(Material for the task)
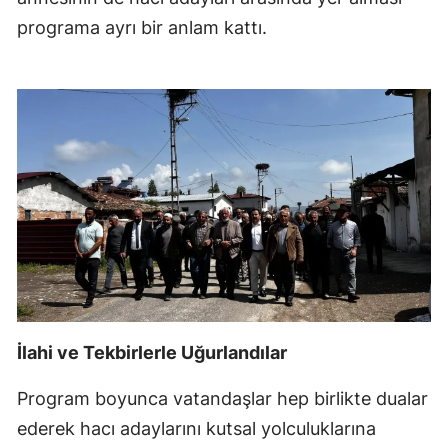
programa ayrı bir anlam kattı.
İlahi ve Tekbirlerle Uğurlandılar
Program boyunca vatandaşlar hep birlikte dualar
ederek hacı adaylarını kutsal yolculuklarına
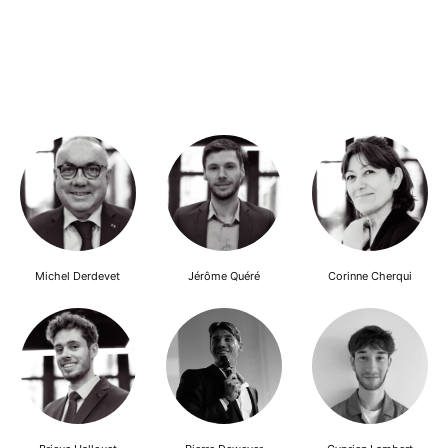
Michel Derdevet
Jérôme Quéré
Corinne Cherqui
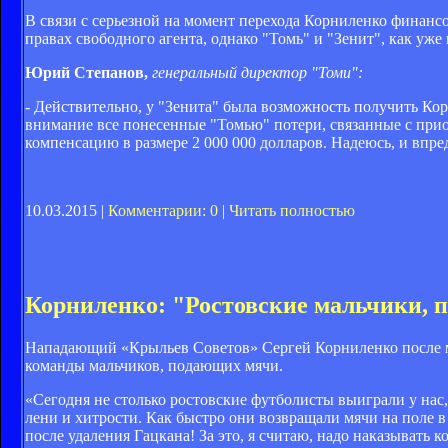
В связи с серьезной на момент перехода Корниленко финанс
правах свободного агента, однако "Томь" и "Зенит", как уже
Юрий Степанов,
генеральный директор "Томи":
- Действительно, у "Зенита" была возможность получить Ко
внимание все понесенные "Томью" потери, связанные с прио
компенсацию в размере 2 000 000 долларов. Надеюсь, и впр
10.03.2015 |
Комментарии: 0
|
Читать полностью
Корниленко: "Ростовские мальчики, 
Нападающий «Крыльев Советов» Сергей Корниленко после ма
команды мальчиков, подающих мячи.
«Сегодня не столько ростовские футболисты выиграли у нас
лени и хитрости. Как быстро они возвращали мячи на поле в 
после удаления Гацкана! За это, я считаю, надо наказывать 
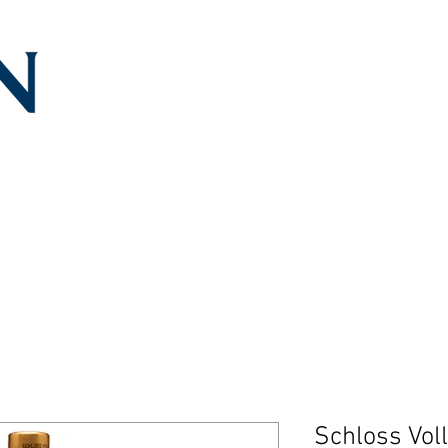
Schloss Vol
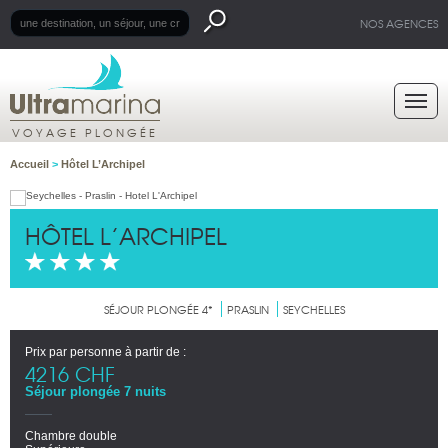
NOS AGENCES
VOYAGE PLONGÉE
Accueil
>
Hôtel L’Archipel
HÔTEL L’ARCHIPEL
SÉJOUR PLONGÉE 4*
PRASLIN
SEYCHELLES
Prix par personne à partir de :
4216 CHF
Séjour plongée 7 nuits
Chambre double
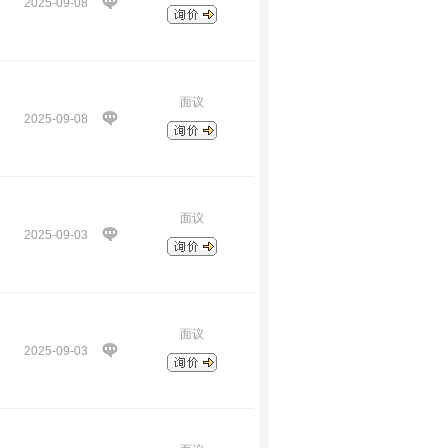
2025-09-08
面议
2025-09-08
面议
2025-09-03
面议
2025-09-03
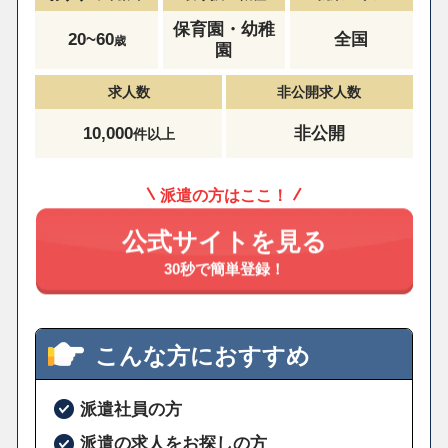
保育園・幼稚
20~60
全国
歳
園
求人数
非公開求人数
10,000
非公開
件以上
派遣の方はここ！
公式サイトを見る
30秒で簡単登録！
こんな方におすすめ
派遣社員の方
派遣の求人をお探しの方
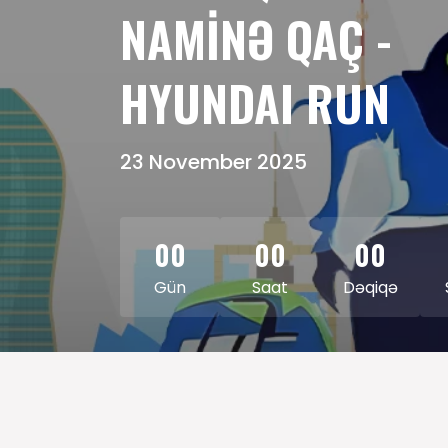
NAMİNƏ QAÇ -
HYUNDAI RUN
23 November 2025
00
00
00
Gün
Saat
Dəqiqə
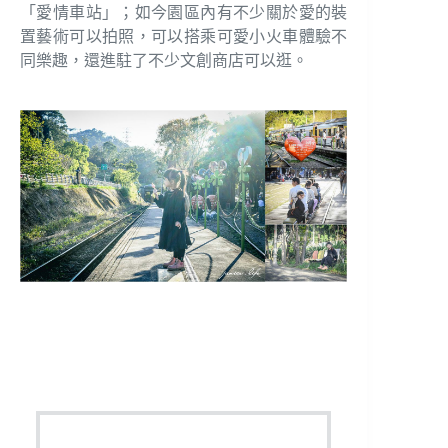
「愛情車站」；如今園區內有不少關於愛的裝
置藝術可以拍照，可以搭乘可愛小火車體驗不
同樂趣，還進駐了不少文創商店可以逛。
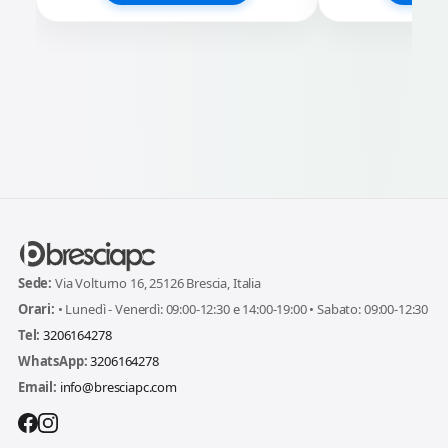
Sede:
Via Volturno 16, 25126 Brescia, Italia
Orari:
• Lunedì - Venerdì: 09:00-12:30 e 14:00-19:00 • Sabato: 09:00-12:30
Tel:
3206164278
WhatsApp:
3206164278
Email:
info@bresciapc.com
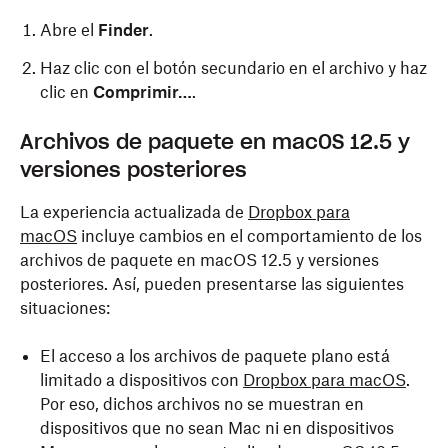
Abre el
Finder
.
Haz clic con el botón secundario en el archivo y haz
clic en
Comprimir…
.
Archivos de paquete en macOS 12.5 y
versiones posteriores
La experiencia actualizada de
Dropbox para
macOS
incluye cambios en el comportamiento de los
archivos de paquete en macOS 12.5 y versiones
posteriores. Así, pueden presentarse las siguientes
situaciones:
El acceso a los archivos de paquete plano está
limitado a dispositivos con
Dropbox para macOS
.
Por eso, dichos archivos no se muestran en
dispositivos que no sean Mac ni en dispositivos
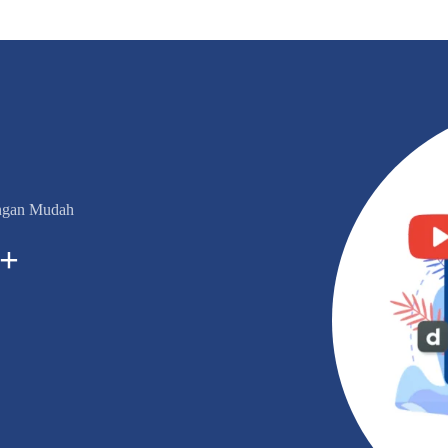
engan Mudah
+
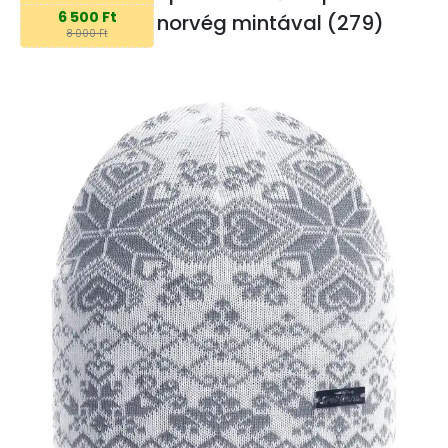
6 500 Ft
norvég mintával (279)
8 000 Ft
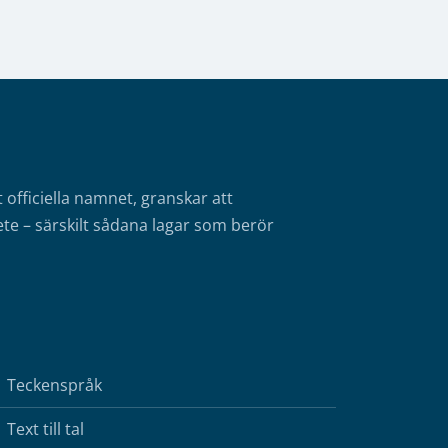
fficiella namnet, granskar att
te – särskilt sådana lagar som berör
Teckenspråk
Text till tal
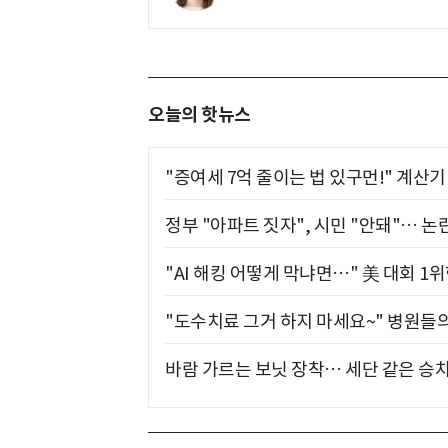
오늘의 핫뉴스
"증여세 7억 줄이는 법 있구먼!" 계산
정부 "아파트 짓자", 시민 "안돼"… 논란
"AI 해킹 어떻게 막냐면…" 美 대회 1
"도수치료 그거 하지 마세요~" 병원들
바람 가르는 보닛 장착… 세단 같은 승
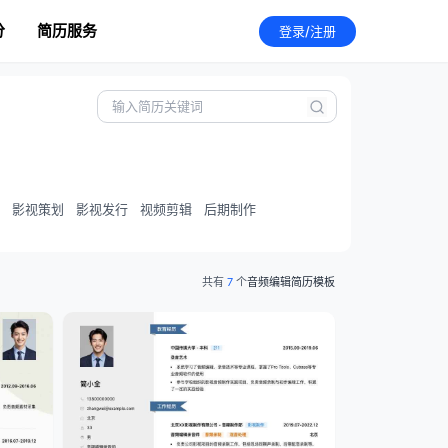
分
简历服务
登录/注册
影视策划
影视发行
视频剪辑
后期制作
共有
7
个
音频编辑简历模板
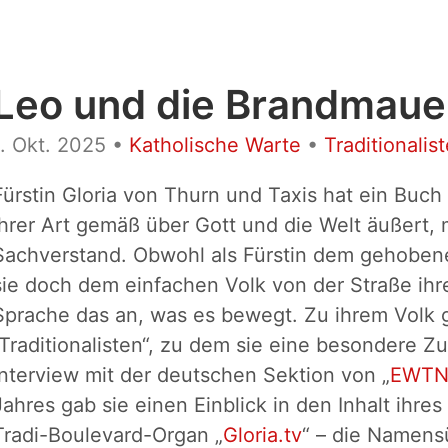
Leo und die Brandmaue
1. Okt. 2025
•
Katholische Warte
•
Traditionalis
Fürstin Gloria von Thurn und Taxis hat ein Buch
ihrer Art gemäß über Gott und die Welt äußert, 
Sachverstand. Obwohl als Fürstin dem gehoben
sie doch dem einfachen Volk von der Straße ihr
Sprache das an, was es bewegt. Zu ihrem Volk 
„Traditionalisten“, zu dem sie eine besondere Z
Interview mit der deutschen Sektion von „
EWT
Jahres gab sie einen Einblick in den Inhalt ihr
Tradi-Boulevard-Organ „
Gloria.tv
“ – die Namens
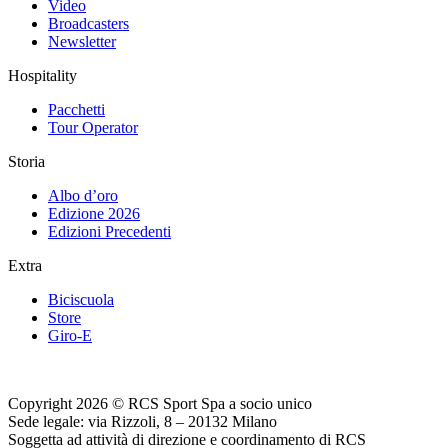
Video
Broadcasters
Newsletter
Hospitality
Pacchetti
Tour Operator
Storia
Albo d’oro
Edizione 2026
Edizioni Precedenti
Extra
Biciscuola
Store
Giro-E
Copyright 2026 © RCS Sport Spa a socio unico
Sede legale: via Rizzoli, 8 – 20132 Milano
Soggetta ad attività di direzione e coordinamento di RCS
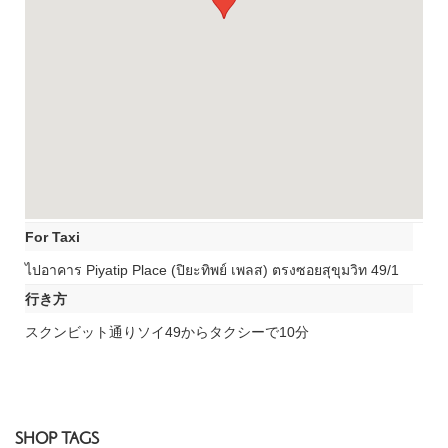
For Taxi
ไปอาคาร Piyatip Place (ปิยะทิพย์ เพลส) ตรงซอยสุขุมวิท 49/1
行き方
スクンビット通りソイ49からタクシーで10分
SHOP TAGS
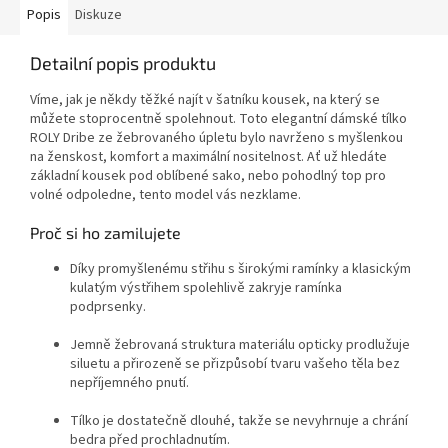
Popis
Diskuze
Detailní popis produktu
Víme, jak je někdy těžké najít v šatníku kousek, na který se
můžete stoprocentně spolehnout.
Toto elegantní dámské tílko
ROLY Dribe ze žebrovaného úpletu bylo navrženo s myšlenkou
na ženskost, komfort a maximální nositelnost
. Ať už hledáte
základní kousek pod oblíbené sako, nebo pohodlný top pro
volné odpoledne, tento model vás nezklame.
Proč si ho zamilujete
Díky promyšlenému střihu s širokými ramínky a klasickým
kulatým výstřihem spolehlivě zakryje ramínka
podprsenky
.
Jemně žebrovaná struktura materiálu opticky prodlužuje
siluetu a přirozeně se přizpůsobí tvaru vašeho těla bez
nepříjemného pnutí.
Tílko je dostatečně dlouhé, takže se nevyhrnuje a chrání
bedra před prochladnutím
.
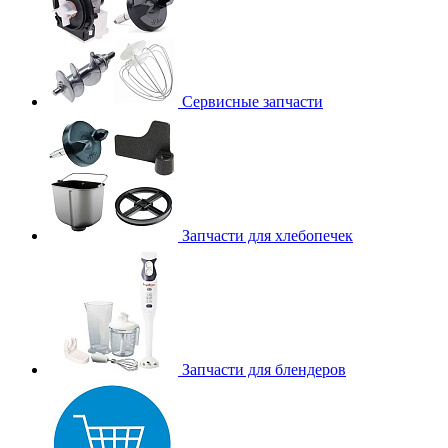
Сервисные запчасти
Запчасти для хлебопечек
Запчасти для блендеров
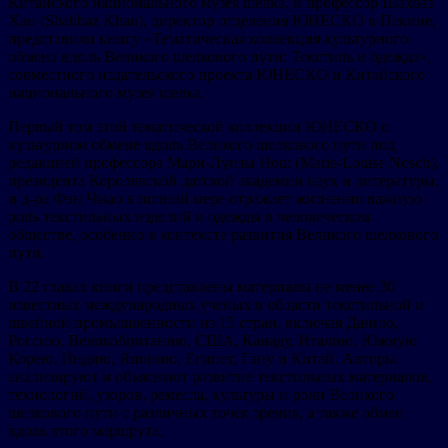
Китайского национального музея шелка, и профессор Шахбаз
Хан (Shahbaz Khan), директор отделения ЮНЕСКО в Пекине,
представили книгу «Тематическая коллекция культурного
обмена вдоль Великого шелкового пути: Текстиль и одежда»,
совместного издательского проекта ЮНЕСКО и Китайского
национального музея шелка.
Первый том этой тематической коллекции ЮНЕСКО о
культурном обмене вдоль Великого шелкового пути под
редакцией профессора Мари-Луизы Нош (Marie-Louise Nosch),
президента Королевской датской академии наук и литературы,
и д-ра Фэн Чжао в полной мере отражает жизненно важную
роль текстильных изделий и одежды в человеческом
обществе, особенно в контексте развития Великого шелкового
пути.
В 22 главах книги представлены материалы не менее 30
известных международных ученых в области текстильной и
швейной промышленности из 15 стран, включая Данию,
Россию, Великобританию, США, Канаду, Италию, Южную
Корею, Индию, Японию, Египет, Гану и Китай. Авторы
анализируют и объясняют развитие текстильных материалов,
технологий, узоров, ремесла, культуры и роли Великого
шелкового пути с различных точек зрения, а также обмен
вдоль этого маршрута.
(End Material for the task)
Transcribe every entry above exactly. Omit all pictures.

programa ayrı bir anlam kattı.
İlahi ve Tekbirlerle Uğurlandılar
Program boyunca vatandaşlar hep birlikte dualar
ederek hacı adaylarını kutsal yolculuklarına
Michel Derdevet
Jérôme Quéré
Corinne Cherqui
В связи с серьезной на момент перехода Корниленко финанс
правах свободного агента, однако "Томь" и "Зенит", как уже
Юрий Степанов,
генеральный директор "Томи":
- Действительно, у "Зенита" была возможность получить Ко
внимание все понесенные "Томью" потери, связанные с прио
компенсацию в размере 2 000 000 долларов. Надеюсь, и впр
10.03.2015 |
Комментарии: 0
|
Читать полностью
Корниленко: "Ростовские мальчики, 
Нападающий «Крыльев Советов» Сергей Корниленко после ма
команды мальчиков, подающих мячи.
«Сегодня не столько ростовские футболисты выиграли у нас
лени и хитрости. Как быстро они возвращали мячи на поле в 
после удаления Гацкана! За это, я считаю, надо наказывать 
Schloss Vol
NOS AGENCES
VOYAGE PLONGÉE
Accueil
>
Hôtel L’Archipel
HÔTEL L’ARCHIPEL
SÉJOUR PLONGÉE 4*
PRASLIN
SEYCHELLES
Prix par personne à partir de :
4216 CHF
Séjour plongée 7 nuits
Chambre double
2025-09-08
面议
2025-09-08
面议
2025-09-03
面议
2025-09-03
保育園・幼稚
20~60
全国
歳
園
求人数
非公開求人数
10,000
非公開
件以上
派遣の方はここ！
公式サイトを見る
30秒で簡単登録！
こんな方におすすめ
派遣社員の方
派遣の求人をお探しの方
NAMİNƏ QAÇ -
HYUNDAI RUN
23 November 2025
00
00
00
Gün
Saat
Dəqiqə
「愛情車站」；如今園區內有不少關於愛的裝
置藝術可以拍照，可以搭乘可愛小火車體驗不
同樂趣，還進駐了不少文創商店可以逛。
Sede:
Via Volturno 16, 25126 Brescia, Italia
Orari:
• Lunedì - Venerdì: 09:00-12:30 e 14:00-19:00 • Sabato: 09:00-12:30
Tel:
3206164278
WhatsApp:
3206164278
Email:
info@bresciapc.com
Abre el
Finder
.
Haz clic con el botón secundario en el archivo y haz
clic en
Comprimir…
.
Archivos de paquete en macOS 12.5 y
versiones posteriores
La experiencia actualizada de
Dropbox para
macOS
incluye cambios en el comportamiento de los
archivos de paquete en macOS 12.5 y versiones
posteriores. Así, pueden presentarse las siguientes
situaciones:
El acceso a los archivos de paquete plano está
limitado a dispositivos con
Dropbox para macOS
.
Por eso, dichos archivos no se muestran en
dispositivos que no sean Mac ni en dispositivos
engan Mudah
+
6 500 Ft
norvég mintával (279)
8 000 Ft
fficiella namnet, granskar att
te – särskilt sådana lagar som berör
Teckenspråk
Text till tal
오늘의 핫뉴스
"증여세 7억 줄이는 법 있구먼!" 계산
정부 "아파트 짓자", 시민 "안돼"… 논란
"AI 해킹 어떻게 막냐면…" 美 대회 1
"도수치료 그거 하지 마세요~" 병원들
바람 가르는 보닛 장착… 세단 같은 승
分
简历服务
登录/注册
影视策划
影视发行
视频剪辑
后期制作
共有
7
个
音频编辑简历模板
Leo und die Brandmaue
1. Okt. 2025
•
Katholische Warte
•
Traditionalis
Fürstin Gloria von Thurn und Taxis hat ein Buch
ihrer Art gemäß über Gott und die Welt äußert, 
Sachverstand. Obwohl als Fürstin dem gehoben
sie doch dem einfachen Volk von der Straße ihr
Sprache das an, was es bewegt. Zu ihrem Volk 
„Traditionalisten“, zu dem sie eine besondere Z
Interview mit der deutschen Sektion von „
EWT
Jahres gab sie einen Einblick in den Inhalt ihr
Tradi-Boulevard-Organ „
Gloria.tv
“ – die Namens
Video
Broadcasters
Newsletter
Hospitality
Pacchetti
Tour Operator
Storia
Albo d’oro
Edizione 2026
Edizioni Precedenti
Extra
Biciscuola
Store
Giro-E
Copyright 2026 © RCS Sport Spa a socio unico
Sede legale: via Rizzoli, 8 – 20132 Milano
Soggetta ad attività di direzione e coordinamento di RCS
For Taxi
ไปอาคาร Piyatip Place (ปิยะทิพย์ เพลส) ตรงซอยสุขุมวิท 49/1
行き方
スクンビット通りソイ49からタクシーで10分
SHOP TAGS
Popis
Diskuze
Detailní popis produktu
Víme, jak je někdy těžké najít v šatníku kousek, na který se
můžete stoprocentně spolehnout.
Toto elegantní dámské tílko
ROLY Dribe ze žebrovaného úpletu bylo navrženo s myšlenkou
na ženskost, komfort a maximální nositelnost
. Ať už hledáte
základní kousek pod oblíbené sako, nebo pohodlný top pro
volné odpoledne, tento model vás nezklame.
Proč si ho zamilujete
Díky promyšlenému střihu s širokými ramínky a klasickým
kulatým výstřihem spolehlivě zakryje ramínka
podprsenky
.
Jemně žebrovaná struktura materiálu opticky prodlužuje
siluetu a přirozeně se přizpůsobí tvaru vašeho těla bez
nepříjemného pnutí.
Tílko je dostatečně dlouhé, takže se nevyhrnuje a chrání
bedra před prochladnutím
.
Сервисные запчасти
Запчасти для хлебопечек
Запчасти для блендеров
Китайского национального музея шелка, и профессор Шахбаз
Хан (Shahbaz Khan), директор отделения ЮНЕСКО в Пекине,
представили книгу «Тематическая коллекция культурного
обмена вдоль Великого шелкового пути: Текстиль и одежда»,
совместного издательского проекта ЮНЕСКО и Китайского
национального музея шелка.
Первый том этой тематической коллекции ЮНЕСКО о
культурном обмене вдоль Великого шелкового пути под
редакцией профессора Мари-Луизы Нош (Marie-Louise Nosch),
президента Королевской датской академии наук и литературы,
и д-ра Фэн Чжао в полной мере отражает жизненно важную
роль текстильных изделий и одежды в человеческом
обществе, особенно в контексте развития Великого шелкового
пути.
В 22 главах книги представлены материалы не менее 30
известных международных ученых в области текстильной и
швейной промышленности из 15 стран, включая Данию,
Россию, Великобританию, США, Канаду, Италию, Южную
Корею, Индию, Японию, Египет, Гану и Китай. Авторы
анализируют и объясняют развитие текстильных материалов,
технологий, узоров, ремесла, культуры и роли Великого
шелкового пути с различных точек зрения, а также обмен
вдоль этого маршрута.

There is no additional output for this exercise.